We transitioned to the Space Waltz sequence, which is awesome no matter how old you are, and probably the reason 99% of us know Strauss’ Blue Danube. We eventually journeyed with Heywood Floyd through the fiction of the “outbreak” and on to the moon, indulging in the lush, colorful, and striking sets and visual effects.

It was sometime around this point that I realized — and remarked — that the film was almost 50 years old. My son was blown away. “Oh my god!” he said. “I thought this movie was way more recent!”

No, dude, this film is as old as I am, but way better-looking.

We continued to watch 2001 in relative quiet. Occasionally I’d plant little seeds of insight or explanation into the story, but he had a few observations along the way. I remember “Why is she (the flight attendant) wearing that thing (a silly white ball) on her head?” on the way to Space Station V. (I theorized it was for head protection in a weightless environment, but I suspect the real reason is so they didn’t have to figure out how to recreate the effects of weightlessness on long hair.) There was a snarky “Why would anyone build a space station and not finish it?” and a more awed “It must have taken a long time to build that place” when Floyd’s moon lander arrives at Clavius, and is swallowed up into the cavernous landing bay beneath.

Just What The HAL Is Going On?

At this point, there’s been a lot of movie, but no HAL, and the boy asked, somewhat confused “Is this the movie with HAL?” I explained that yes, this was the movie with HAL-9000, and we’d be getting to that part before much longer. There was much rejoicing.

He sees you when you’re sleeping, he knows when you’re awake, he knows if you’ve been bad or good and will murder you either way.

At long last, we’re introduced to the Discovery and her crew, along with the AI who is practically perfect in every way. I could see my son absorbed in the beautiful sets of the ship, the depiction of day-to-day life for the astronauts, and the design of the spacecraft itself. He observed, and I had to admit, that Frank Poole’s morning workout that included air-boxing seems comical in retrospect, but other than that, no element on board the Discovery comes across as dated.
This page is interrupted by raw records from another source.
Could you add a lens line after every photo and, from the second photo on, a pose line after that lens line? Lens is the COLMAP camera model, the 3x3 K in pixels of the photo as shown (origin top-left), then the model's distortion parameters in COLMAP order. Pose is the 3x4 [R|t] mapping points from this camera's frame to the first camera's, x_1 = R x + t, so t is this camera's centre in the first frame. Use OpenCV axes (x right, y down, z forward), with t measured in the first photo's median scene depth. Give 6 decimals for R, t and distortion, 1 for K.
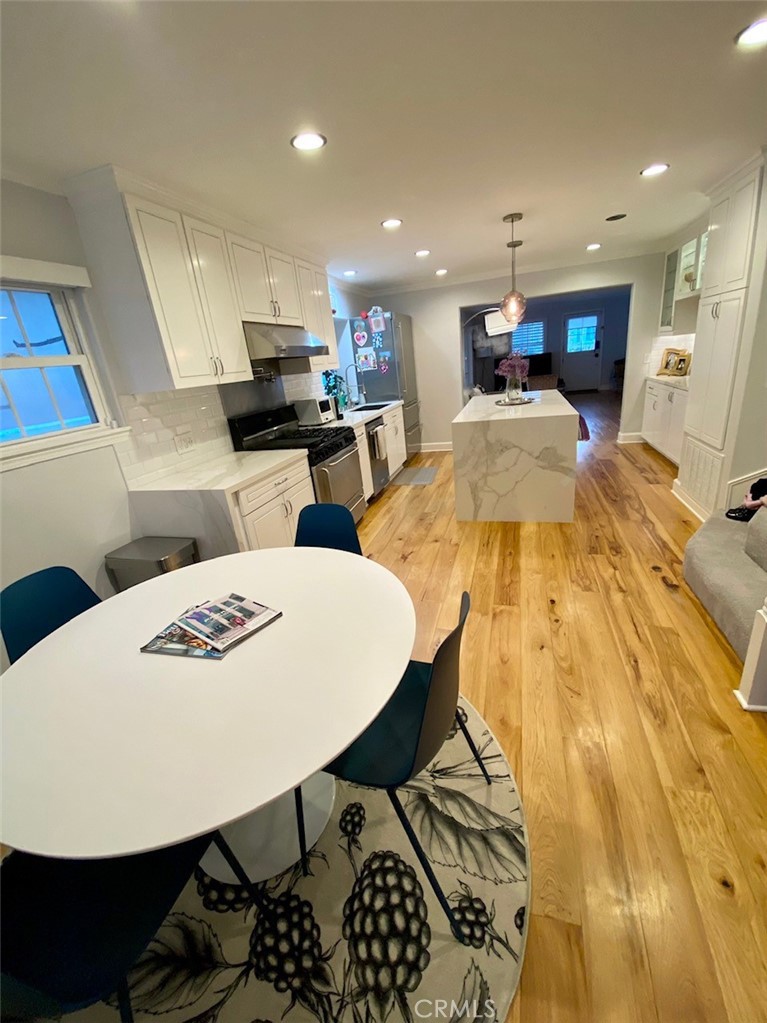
lens RADIAL K [[411.3, 0, 391.7], [0, 411.3, 513.9], [0, 0, 1]] dist [0.024265, -0.022581]
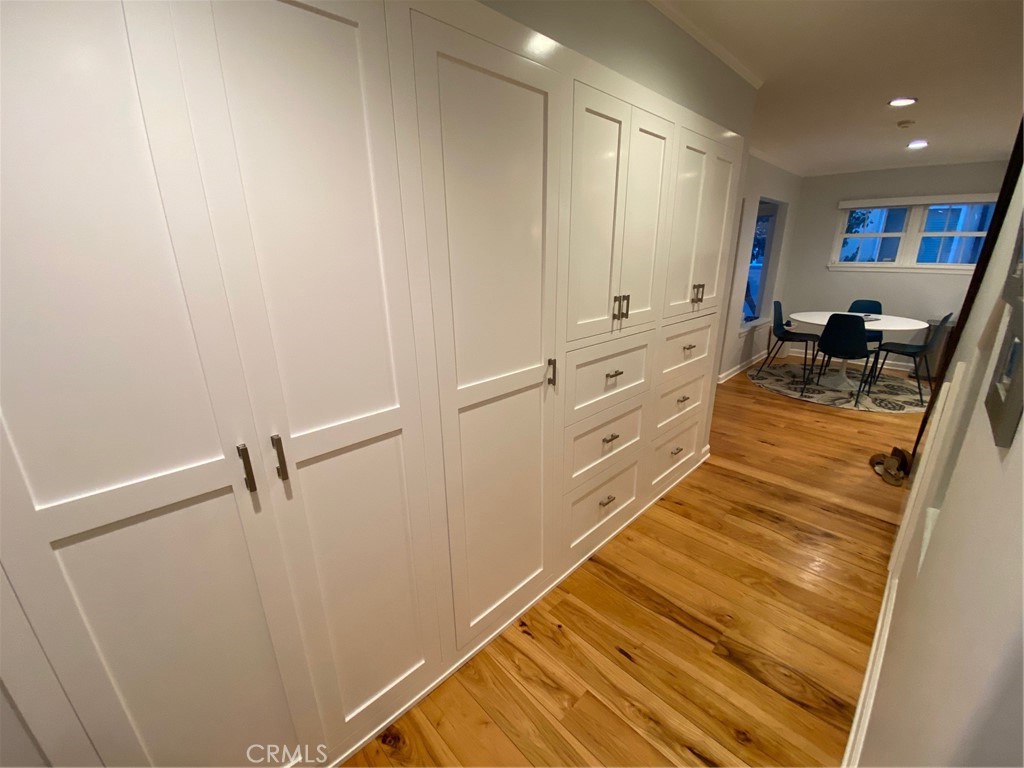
lens RADIAL K [[411.7, 0, 517.6], [0, 411.7, 389.0], [0, 0, 1]] dist [0.024265, -0.022581]
pose [[-0.480499, 0.373658, -0.793410, 1.394650], [-0.253892, 0.806683, 0.533669, -0.134954], [0.839440, 0.457868, -0.292742, -0.046902]]
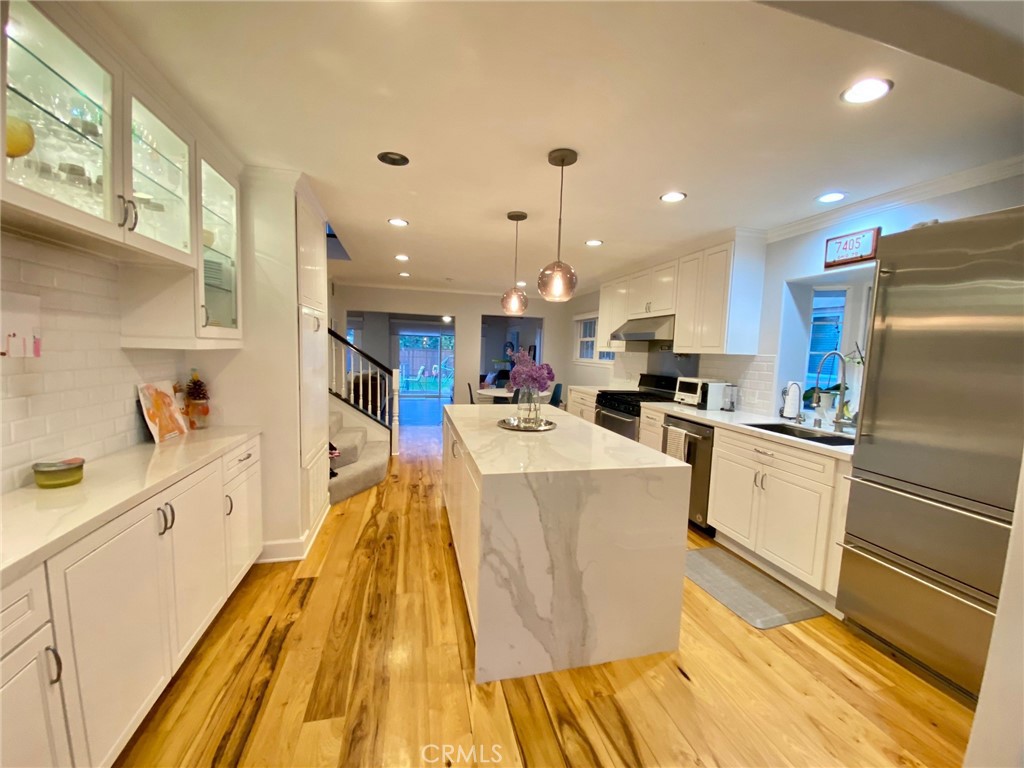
lens RADIAL K [[406.5, 0, 515.0], [0, 406.5, 395.1], [0, 0, 1]] dist [0.011880, -0.016827]
pose [[-0.863726, 0.133550, -0.485944, 0.724235], [-0.117705, 0.884121, 0.452191, -0.700597], [0.490023, 0.447767, -0.747919, 1.693716]]
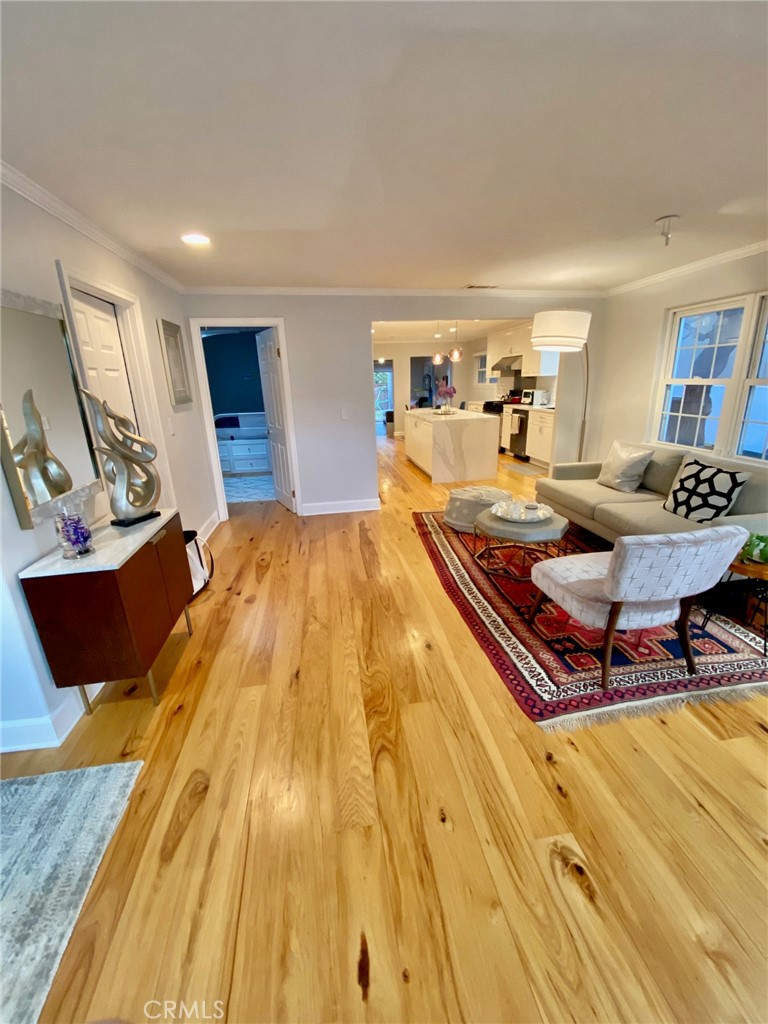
lens RADIAL K [[411.7, 0, 392.2], [0, 411.7, 514.4], [0, 0, 1]] dist [0.024265, -0.022581]
pose [[-0.893862, 0.257285, -0.367171, 1.370281], [-0.034686, 0.776815, 0.628772, -1.125142], [0.446998, 0.574772, -0.685442, 2.612897]]
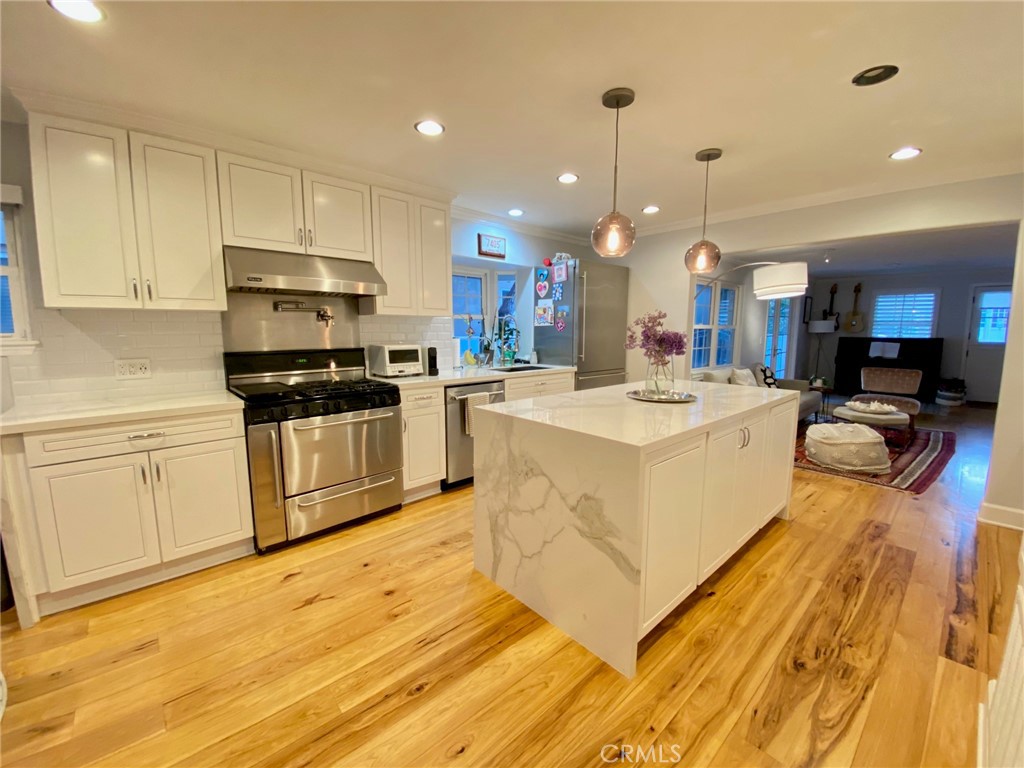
lens RADIAL K [[419.6, 0, 512.2], [0, 419.6, 380.7], [0, 0, 1]] dist [0.025615, -0.022615]
pose [[0.845051, 0.168848, -0.507326, 0.496303], [-0.269507, 0.953990, -0.131410, -0.187288], [0.461796, 0.247776, 0.851676, 0.461285]]
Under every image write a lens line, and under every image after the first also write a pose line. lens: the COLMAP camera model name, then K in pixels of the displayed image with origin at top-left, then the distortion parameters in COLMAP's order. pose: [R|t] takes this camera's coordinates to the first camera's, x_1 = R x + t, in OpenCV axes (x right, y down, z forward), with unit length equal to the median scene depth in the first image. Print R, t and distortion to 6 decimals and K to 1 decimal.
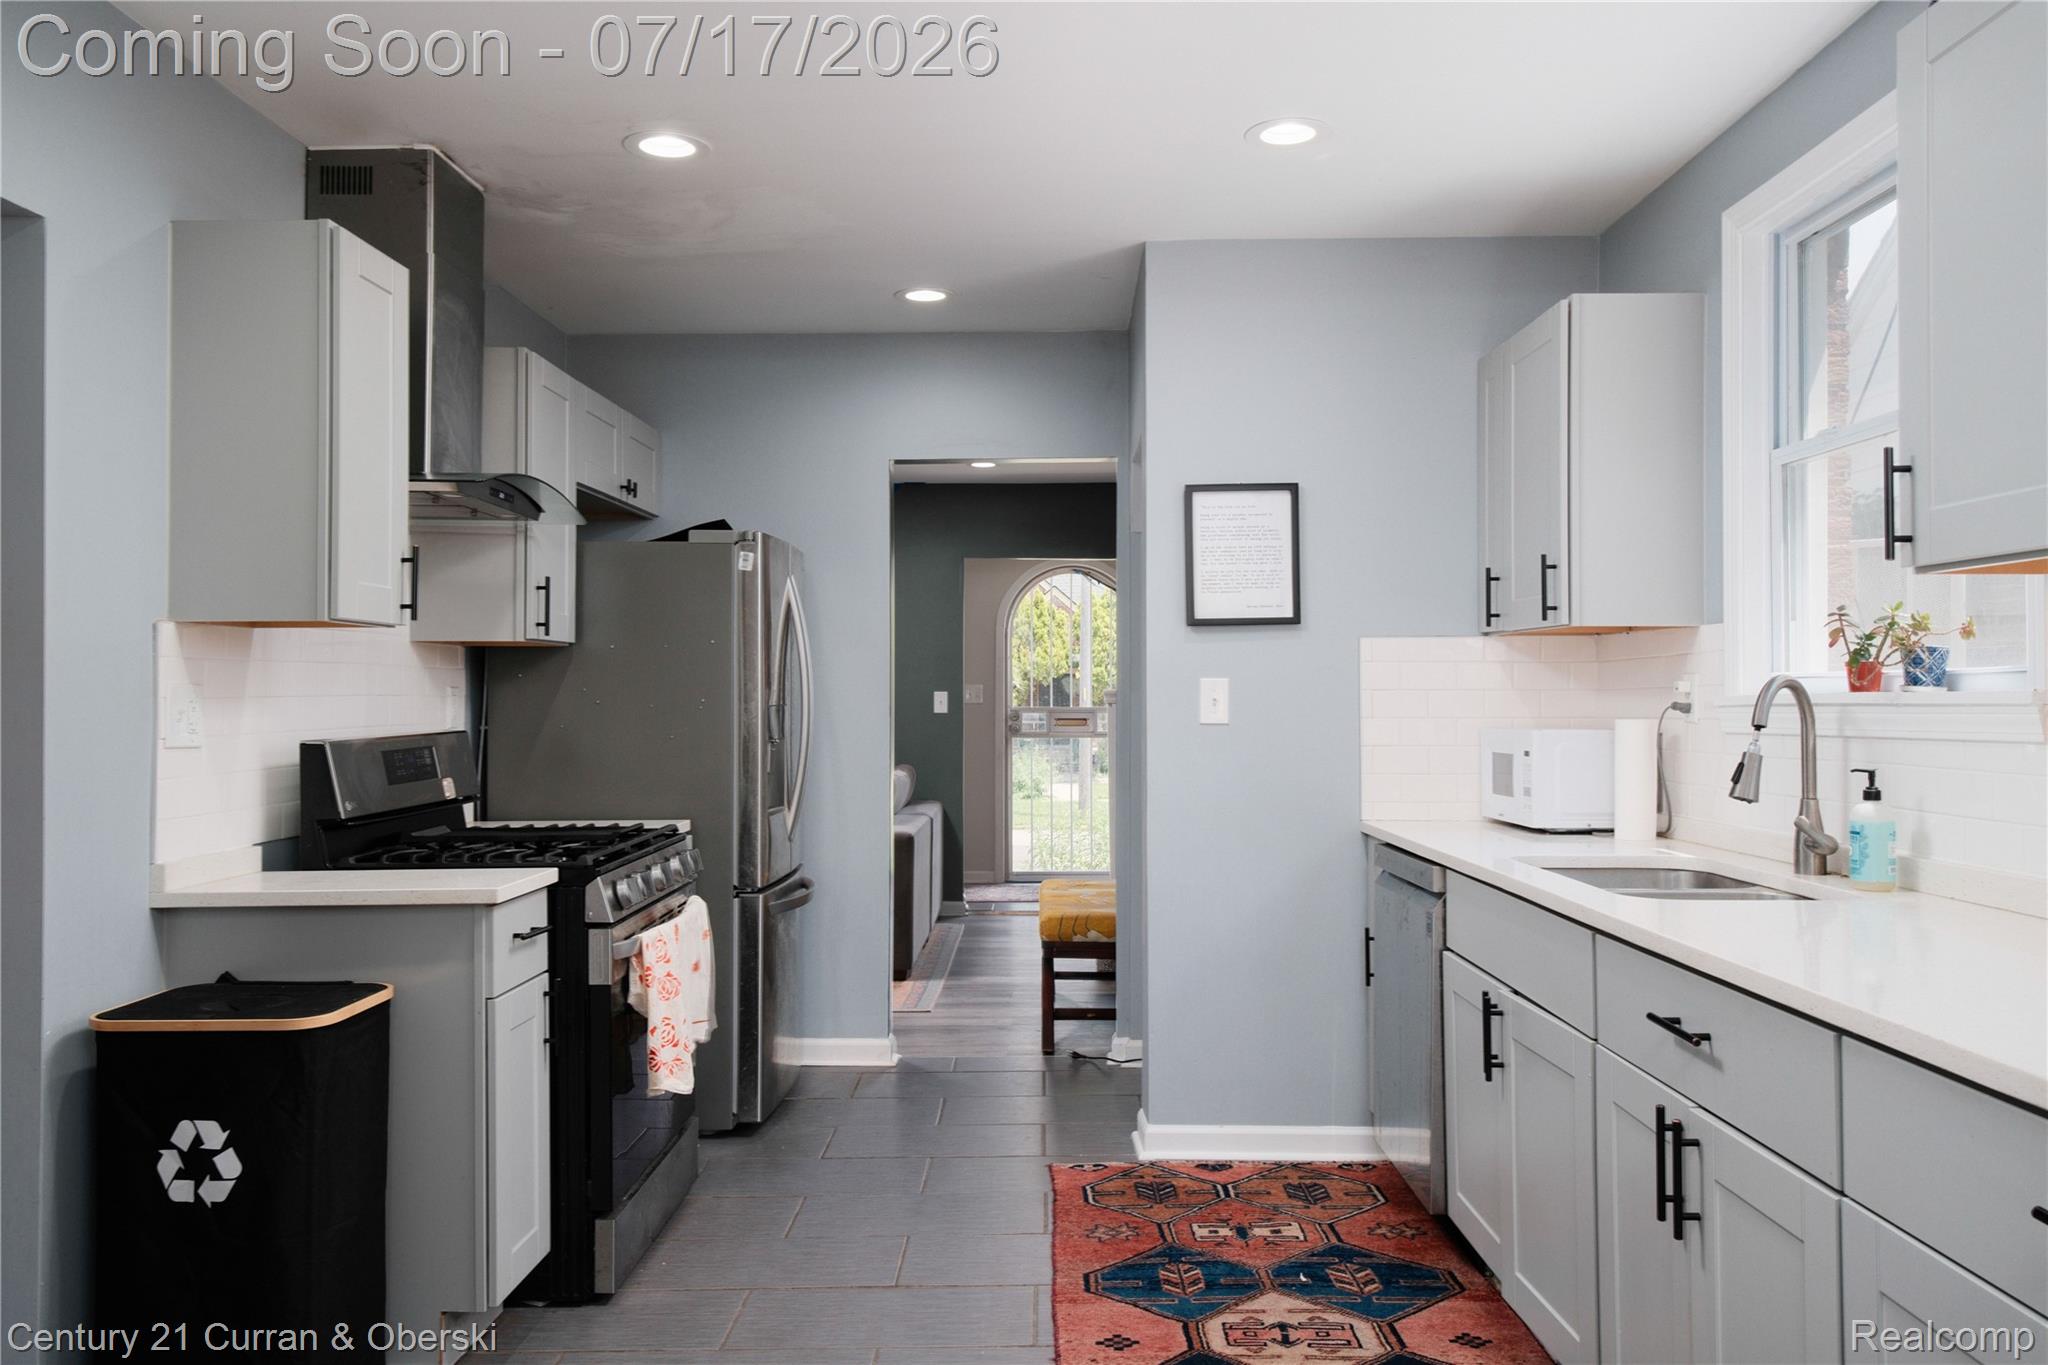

The boy didn’t say a whole lot during the Discovery sequence. HAL himself, with his creepy, quiet, whispery, monotone, proved as fascinating as he expected. I can’t recall any notable remarks, apart from a slight giggle when HAL started to sing Daisy during his deactivation sequence.

Discovery reaches the monolith at Jupiter, Dave Bowman sets out to investigate, and to my surprise, my son actually sits through the interminably long Stargate sequence, offering only a “Trippy” remark near its beginning.

“Totally trippy, dude.”

At the conclusion of the journey, he’s a bit confused about why Dave Bowman is shaking and shivering in his pod, sitting in this grand bedroom. But he’s engrossed as Bowman watches himself settle in, live to a ripe old age, and “die” in his bed. He gets it. All of it. Right up until the Star Child is born and approaches earth. And this was his one serious WTF moment. “Wait, what? Okay… so he got old… and died… and now he’s a fetus?”

I laughed and said “I’m sure at this point, you have a lot of questions.”

Indeed he did, and I told him that a few of those would be answered in the sequel 2010: The Year We Make Contact, which we started watching immediately. He enjoyed that movie also.

So, the takeaway? I’m not going to underestimate my son again. Thanks to his persistence, I got to enjoy 2001 with my son, the way my dad watched it with me. May this movie keep the father-son bond alive until 3001 and beyond.

Thank you, Arthur C. Clarke and Stanley Kubrick!